FINA 5240: FinTech Analytics Assignment 5 (Python代写,Natural Language Processing代写,FINA 5240代写,香港科技大学代写,香港程序代写)

Question. In the previous homework assignment we used tf-idf method to make predictions on labels based on the content of whitepapers of ICOs (Initial Coin Offerings). Now we want to use feed-forward neural networks for the same classification problem. Please use Python to do the following tasks.

联系我们
微信: biyeprodaixie 欢迎联系咨询

本次CS代写的主要涉及如下领域: Python代写,Natural Language Processing代写,FINA 5240代写,香港科技大学代写,香港程序代写

FINA 5240: FinTech Analytics Assignment 5

Halis Sak

October 17, 2019

Question.In the previous homework assignment we used tf-idf method to make predictions on labels based on the content of whitepapers of ICOs (Initial Coin Offerings). Now we want to use feed-forward neural networks for the same classification problem. Please usePythonto do the following tasks.

a)We need a tokenizer to split the content of the documents into words. Please usenltkpackage (follow the steps at https://pythonspot.com/tokenizing- words-and-sentences-with-nltk/ to download all the required packages). Af- ter completing the installation process fornltkpackage, create a newPandas dataframe having columns [“tok_content”,“label”]. Tokenize the content of whitepa- pers in “ICOData.csv" using “word_tokenize” function ofnltkpackage and store them in “tok_content” column of the new dataframe. The column “label” should be the label of documents in “ICOData.csv”.
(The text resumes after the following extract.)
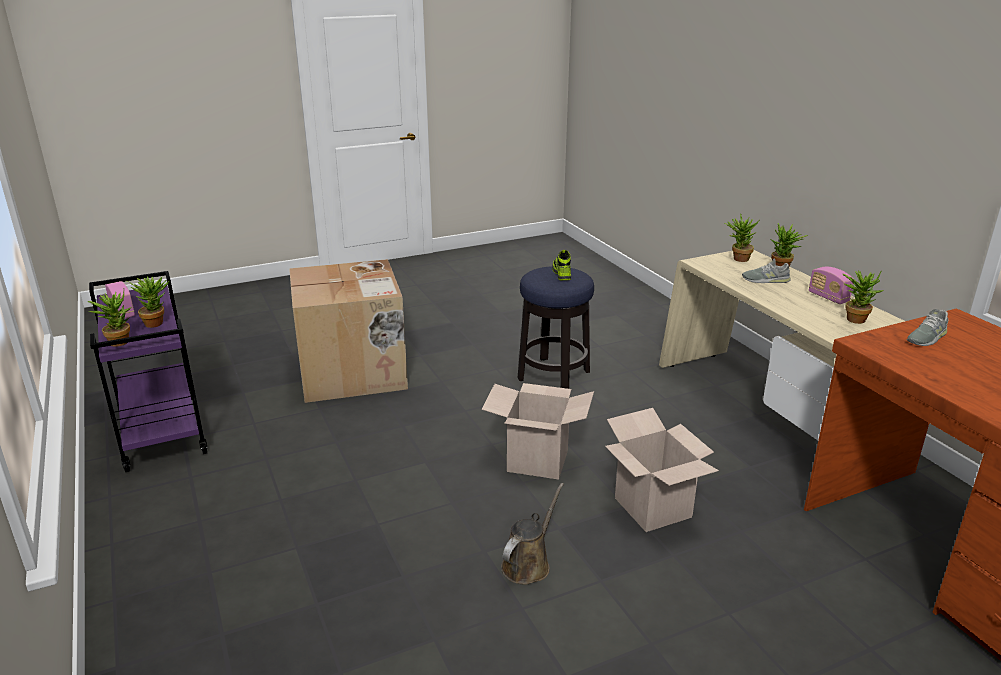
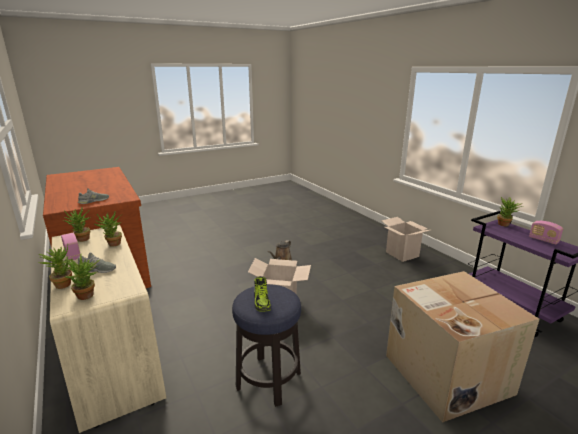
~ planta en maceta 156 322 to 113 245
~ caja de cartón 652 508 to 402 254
b)We can usegensimpackage for creating vectors for the tokens of our whitepapers. (We used this package for news articles in Mandarin in Lecture 3 and 4.) First, train a word2vec model for tokens of our whitepapers using gensimpackage. Then, find the most similar words to “Bitcoin”.

c)Construct a mapping for tokens in our dictionary to integers as we did in our lecture notes. Then, split the new dataframe into two groups; training and testing (“df_train” and “df_test”). The first 130 rows of the data should be in “df_train” and the rest should be in “df_test”.
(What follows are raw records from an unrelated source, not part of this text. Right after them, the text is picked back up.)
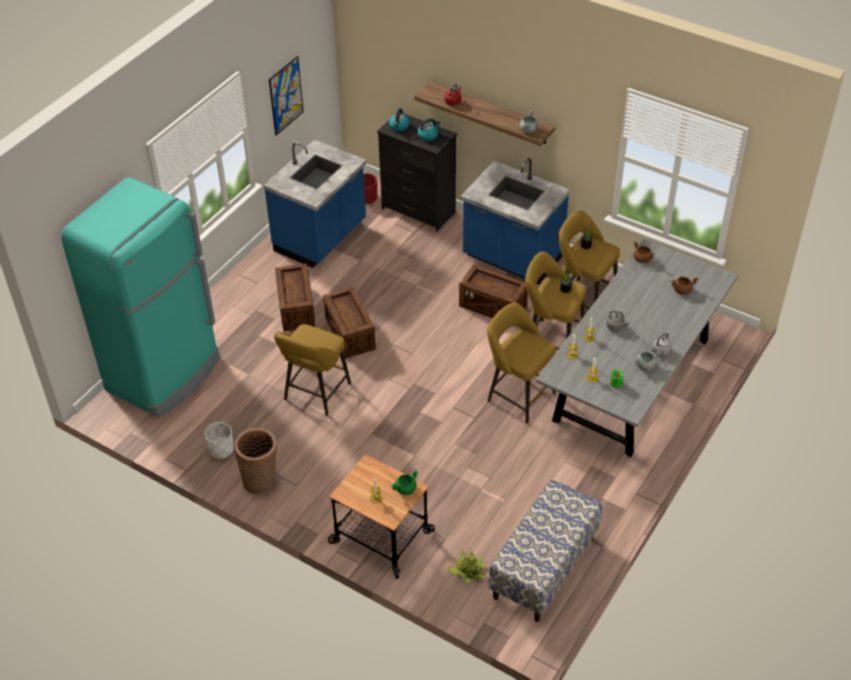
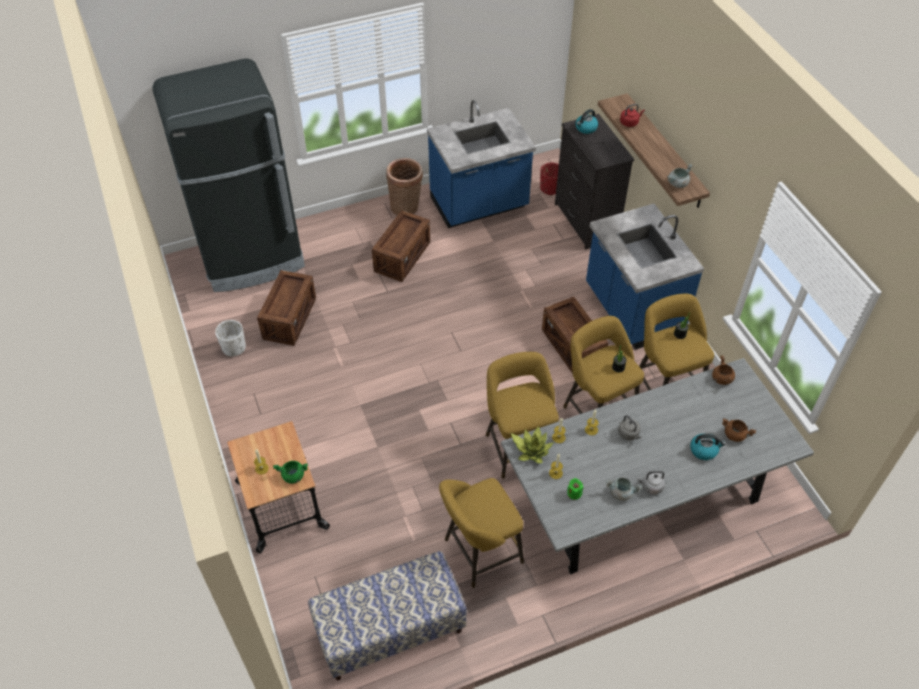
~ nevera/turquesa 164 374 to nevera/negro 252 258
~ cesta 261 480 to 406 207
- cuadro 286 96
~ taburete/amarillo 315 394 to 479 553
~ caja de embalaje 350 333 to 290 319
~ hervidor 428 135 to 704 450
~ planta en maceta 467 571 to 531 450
d)We want to fit a two-layer feed-forward neural network to our data as we did in Lecture 3. Please set the parameters of the model. The maximum number of tokens, “mlen”, can be assigned to 3000. You are welcome to experiment with the hyperparameters of the model.

e)Finally, we want to train the model and compute the classification accu- racy. ThePythoncode that I wrote for Lecture 3 can be used mostly without any change. However, data and target lines of the code should be changed.